◆ **REQUIREMENT**
Return each record verbatim, images excluded.

Stored data entries:
************

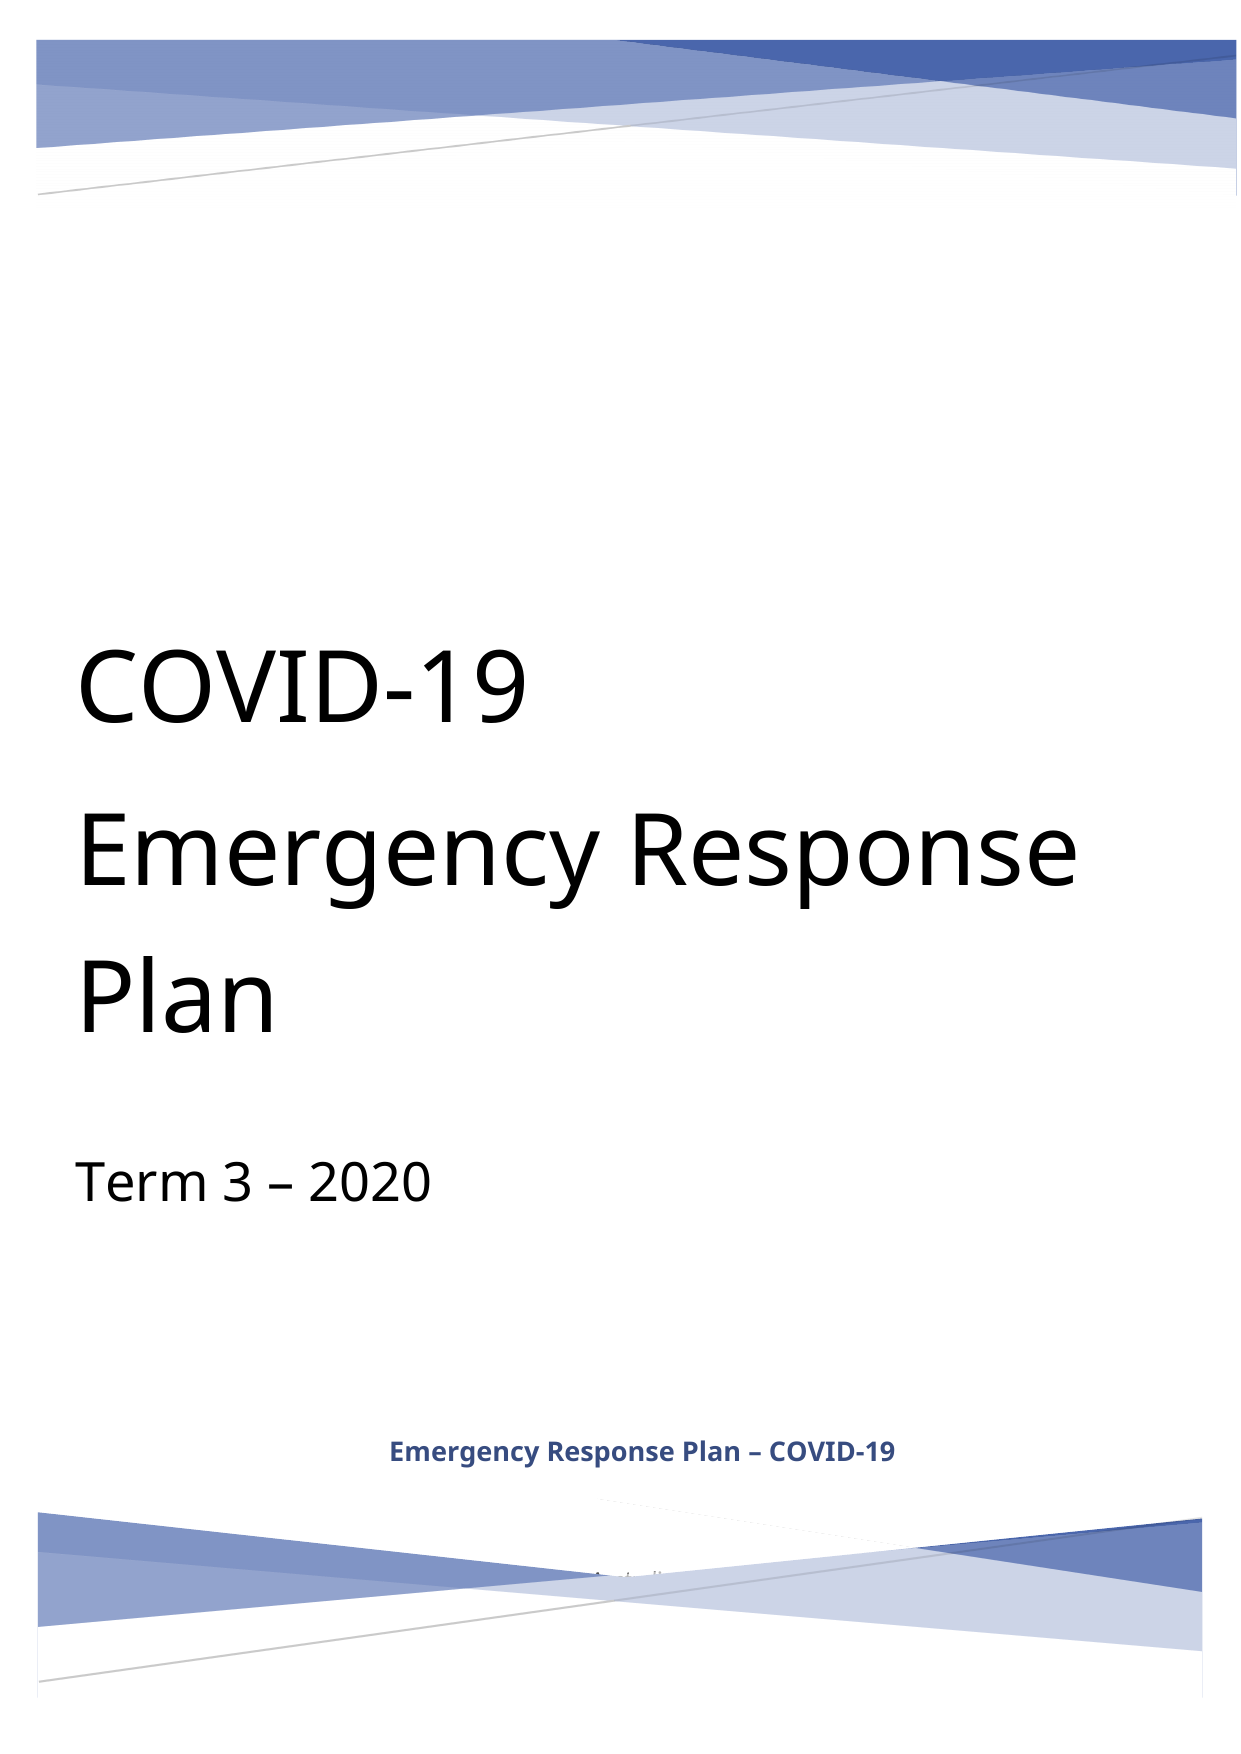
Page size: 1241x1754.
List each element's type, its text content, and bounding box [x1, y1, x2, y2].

text Emergency Response Plan [75, 779, 1165, 1062]
text Term 3 – 2020 [75, 1143, 1165, 1217]
picture [36, 40, 1237, 208]
text COVID-19 [75, 615, 1165, 751]
subtitle Emergency Response Plan – COVID-19 [300, 1432, 1165, 1469]
picture [37, 1498, 1203, 1698]
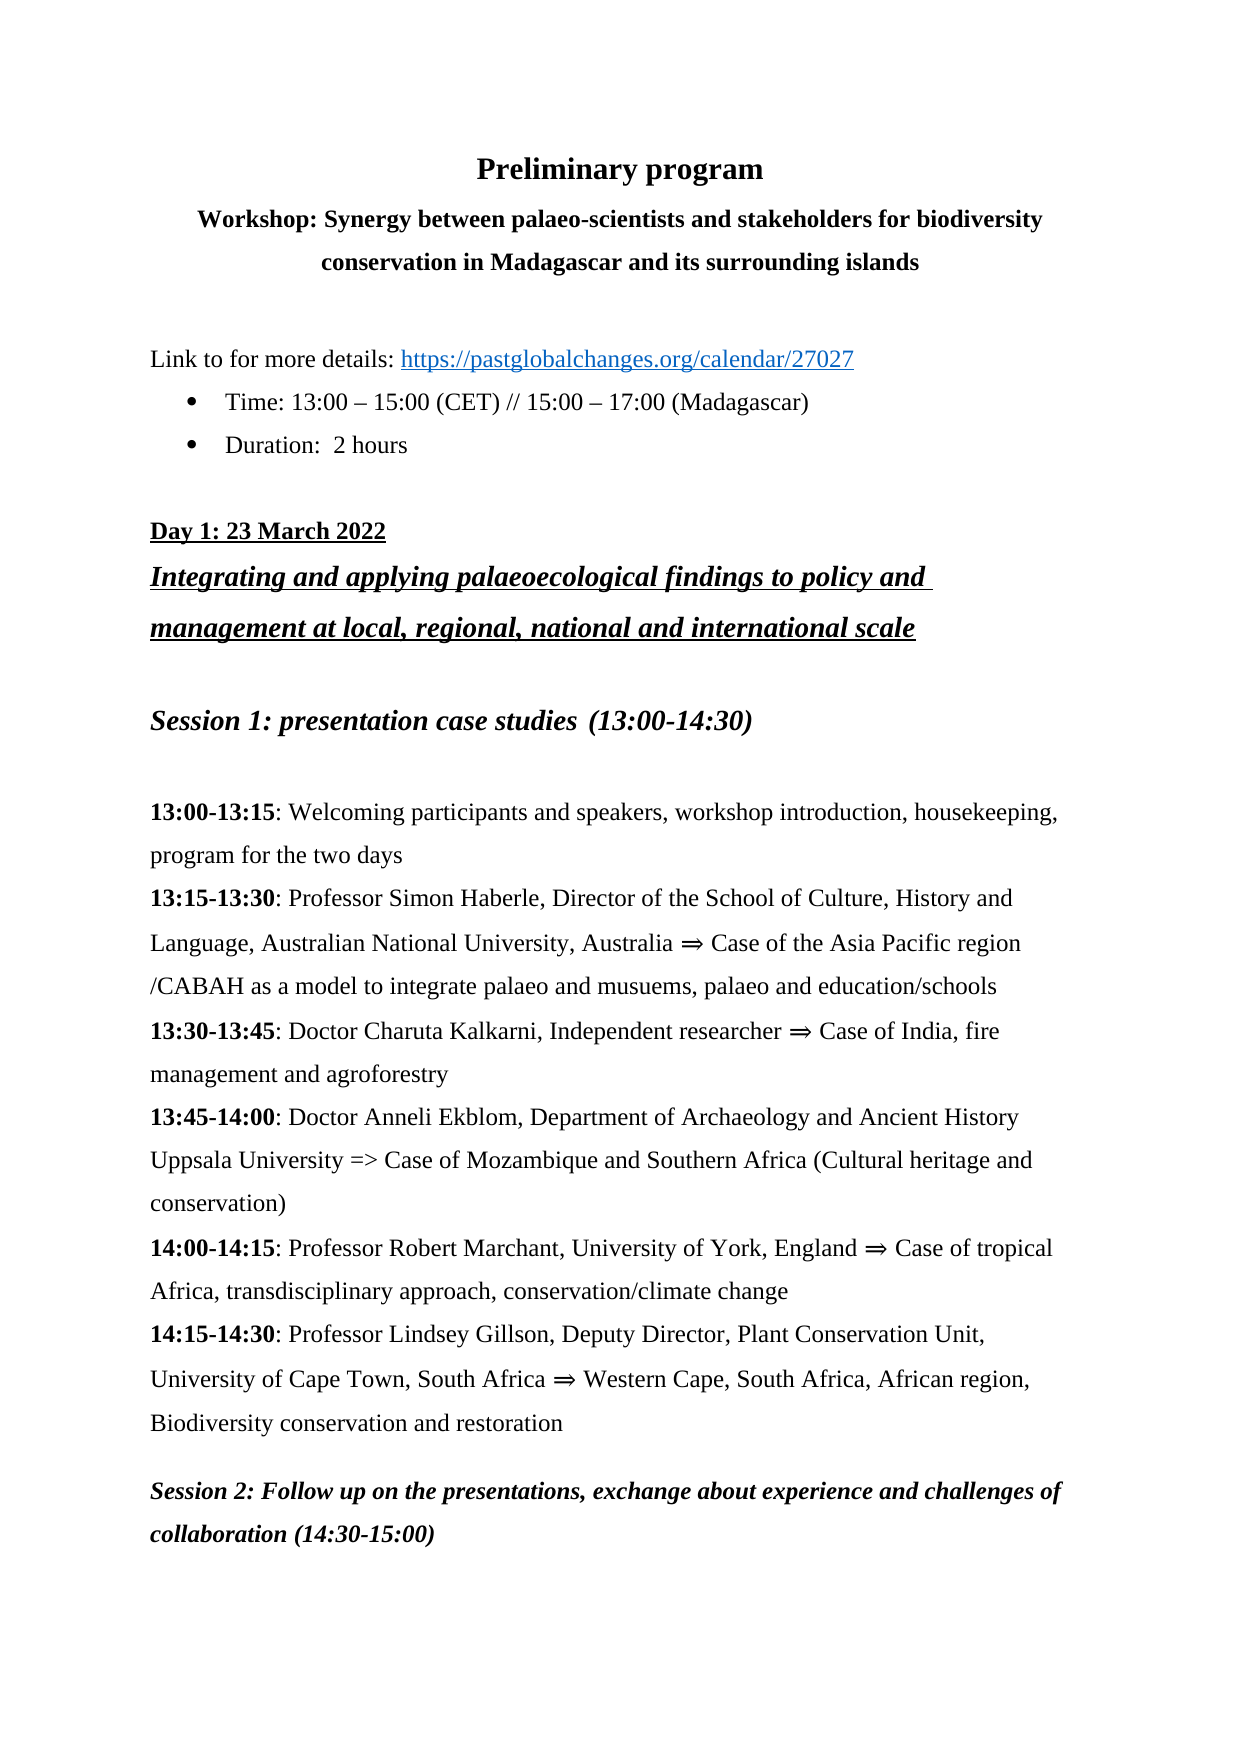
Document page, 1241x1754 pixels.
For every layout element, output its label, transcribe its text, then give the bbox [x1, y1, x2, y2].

************

◆ **WRITTEN RESPONSE**
Page size: 1241x1754.
List each element's type, its text content, and bounding box [x1, y1, x2, y2].

text Emergency Response Plan [75, 779, 1165, 1062]
text Term 3 – 2020 [75, 1143, 1165, 1217]
picture [36, 40, 1237, 208]
text COVID-19 [75, 615, 1165, 751]
subtitle Emergency Response Plan – COVID-19 [300, 1432, 1165, 1469]
picture [37, 1498, 1203, 1698]
Document page, 1241x1754 pixels.
For every layout element, output its label, transcribe its text, then give the bbox [x1, y1, x2, y2].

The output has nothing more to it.